Friday March 5, 2010

Environmental Justice

University of Dayton students win first place in Ohio Environmental Justice Short Video contest and shine light on contamination at Behr industrial plant.

A video by five University of Dayton sophomores that shines a light on the hazards of contamination at a local Dayton industrial plant won first place March 4 in a statewide environmental justice short video contest.

The eight-minute video - created by Paul Azzi, Jennifer Biette, Jessica Hanley, McLean Johnson and Kiersten Manifold - tells the history of the Behr Dayton Thermal Products plant and includes interviews with residents in the nearby McCook Field neighborhood, which the U.S. Environmental Protection Agency has called "one of the worst contamination sites in the country."

View the Behr video and the second- and third-place winners at the Center for Health, Environment and Justice YouTube page.

In 2003, groundwater beneath the Behr facility at 1600 Webster St. was found to be contaminated with trichloroethylene (TCE), a solvent used by Chrysler, the former owner of the plant, to clean automotive parts. By 2006, environmental investigators discovered that the TCE plume had traveled underground and settled beneath the McCook Field neighborhood, causing exposure through soil vapor intrusion to 400 homes, several businesses and two schools.

"I'd like it cleaned up, of course ... what I would really like to see is some legislation to stop it," McCook Field resident Phyllis Weber says in the video. "These companies are getting away with it, they know they're doing something wrong, and then they're able to walk away from it with no accountability, and that's not just here, it's everywhere."

TCE is a known carcinogen and is linked to permanent nerve, liver and kidney damage. A study by the Ohio Department of Health in 2008 found higher than expected number of cancer cases in McCook Field associated with TCE exposure.
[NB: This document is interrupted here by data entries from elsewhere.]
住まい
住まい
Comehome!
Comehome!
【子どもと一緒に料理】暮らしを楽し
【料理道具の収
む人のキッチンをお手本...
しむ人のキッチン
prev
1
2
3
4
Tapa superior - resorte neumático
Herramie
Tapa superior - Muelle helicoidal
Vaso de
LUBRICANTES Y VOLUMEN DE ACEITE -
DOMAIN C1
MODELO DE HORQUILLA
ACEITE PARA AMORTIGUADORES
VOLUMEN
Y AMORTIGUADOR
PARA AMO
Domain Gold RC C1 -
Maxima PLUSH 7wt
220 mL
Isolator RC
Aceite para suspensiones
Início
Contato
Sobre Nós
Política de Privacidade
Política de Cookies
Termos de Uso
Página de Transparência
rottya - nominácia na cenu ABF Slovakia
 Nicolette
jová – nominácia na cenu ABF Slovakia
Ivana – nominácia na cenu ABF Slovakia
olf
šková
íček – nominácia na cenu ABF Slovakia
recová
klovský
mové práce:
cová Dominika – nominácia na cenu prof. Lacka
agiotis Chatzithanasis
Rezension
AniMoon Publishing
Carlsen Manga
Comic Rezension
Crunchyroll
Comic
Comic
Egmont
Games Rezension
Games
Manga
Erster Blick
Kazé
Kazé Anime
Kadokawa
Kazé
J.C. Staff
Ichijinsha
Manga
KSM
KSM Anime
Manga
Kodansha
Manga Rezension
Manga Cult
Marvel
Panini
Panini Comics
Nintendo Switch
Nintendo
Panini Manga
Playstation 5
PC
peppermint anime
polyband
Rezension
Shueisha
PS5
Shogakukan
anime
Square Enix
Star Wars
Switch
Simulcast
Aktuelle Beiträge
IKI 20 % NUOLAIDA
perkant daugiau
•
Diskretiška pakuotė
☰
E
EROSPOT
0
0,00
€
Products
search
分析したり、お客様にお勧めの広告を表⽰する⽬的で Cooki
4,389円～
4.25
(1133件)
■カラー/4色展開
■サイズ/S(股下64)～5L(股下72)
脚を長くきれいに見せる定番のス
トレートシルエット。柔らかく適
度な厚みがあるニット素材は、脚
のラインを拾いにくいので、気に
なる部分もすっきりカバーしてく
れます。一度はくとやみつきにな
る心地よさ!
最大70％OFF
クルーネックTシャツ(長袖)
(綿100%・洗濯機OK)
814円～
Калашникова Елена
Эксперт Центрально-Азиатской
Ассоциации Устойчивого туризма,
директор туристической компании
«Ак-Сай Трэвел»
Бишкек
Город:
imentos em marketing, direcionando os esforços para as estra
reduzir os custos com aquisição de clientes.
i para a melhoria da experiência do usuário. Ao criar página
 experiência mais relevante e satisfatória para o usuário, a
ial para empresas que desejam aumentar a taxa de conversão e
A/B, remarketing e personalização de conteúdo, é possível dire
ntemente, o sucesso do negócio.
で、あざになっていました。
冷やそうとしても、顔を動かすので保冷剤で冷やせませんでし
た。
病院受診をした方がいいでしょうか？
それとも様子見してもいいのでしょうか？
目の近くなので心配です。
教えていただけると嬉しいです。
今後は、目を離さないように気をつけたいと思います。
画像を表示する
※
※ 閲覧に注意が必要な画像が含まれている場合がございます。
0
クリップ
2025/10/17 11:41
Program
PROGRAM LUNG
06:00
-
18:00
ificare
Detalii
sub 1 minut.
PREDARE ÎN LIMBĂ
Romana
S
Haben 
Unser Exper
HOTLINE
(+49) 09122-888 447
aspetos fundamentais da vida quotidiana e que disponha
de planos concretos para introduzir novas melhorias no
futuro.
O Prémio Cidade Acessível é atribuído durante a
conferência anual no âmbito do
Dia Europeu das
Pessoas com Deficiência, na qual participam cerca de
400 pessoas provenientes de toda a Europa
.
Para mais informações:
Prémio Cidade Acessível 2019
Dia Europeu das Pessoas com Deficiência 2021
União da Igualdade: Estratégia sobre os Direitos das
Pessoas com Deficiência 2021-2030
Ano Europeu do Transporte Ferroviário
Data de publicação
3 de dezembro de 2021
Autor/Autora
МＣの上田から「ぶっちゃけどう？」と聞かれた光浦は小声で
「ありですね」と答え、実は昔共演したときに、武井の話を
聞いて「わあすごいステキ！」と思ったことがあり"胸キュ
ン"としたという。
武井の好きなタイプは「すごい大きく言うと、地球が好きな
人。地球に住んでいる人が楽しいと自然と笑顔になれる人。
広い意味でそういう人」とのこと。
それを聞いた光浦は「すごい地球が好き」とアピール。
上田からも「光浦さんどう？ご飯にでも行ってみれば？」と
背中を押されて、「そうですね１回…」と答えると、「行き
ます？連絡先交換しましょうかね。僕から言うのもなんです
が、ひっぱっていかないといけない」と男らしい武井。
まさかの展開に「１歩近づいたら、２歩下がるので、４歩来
The U.S. EPA determined that more than 200 residential and commercial structures in the area required a mitigation system to keep indoor air clean, and in 2009, the agency declared the Behr VOC plume area Ohio's 48th Superfund Site and approved a work plan for the clean-up.

"We want people to recognize the injustices that occur across our country and that something needs to be done by our government and legislatures to better protect people from all communities," said Johnson, a human rights studies and political science major who collaborated on the video. "We want the people of McCook Field to receive what they rightfully deserve. Their homes should be frequently tested, their systems frequently checked for efficiency, and they should be compensated for the hardships they have had to endure, be it depreciating property values or medical bills."

The contest was sponsored by Ohioans for Health, Environment and Justice (OHEJ) and the Ohio Student Environmental Coalition (OSEC) and supported by Ohio state legislators and national environmental health organizations. Winners were announced at a red-carpet ceremony Thursday, March 4, at the Vern Riffe Center in Columbus.

OHEJ and OSEC sponsored the contest to inform state legislators and the public about the need to make environmental health hazards a priority in Ohio and to gain support for an environmental justice bill that was developed in response to the concerns of citizens affected by environmental threats from across Ohio in 2007 and 2008.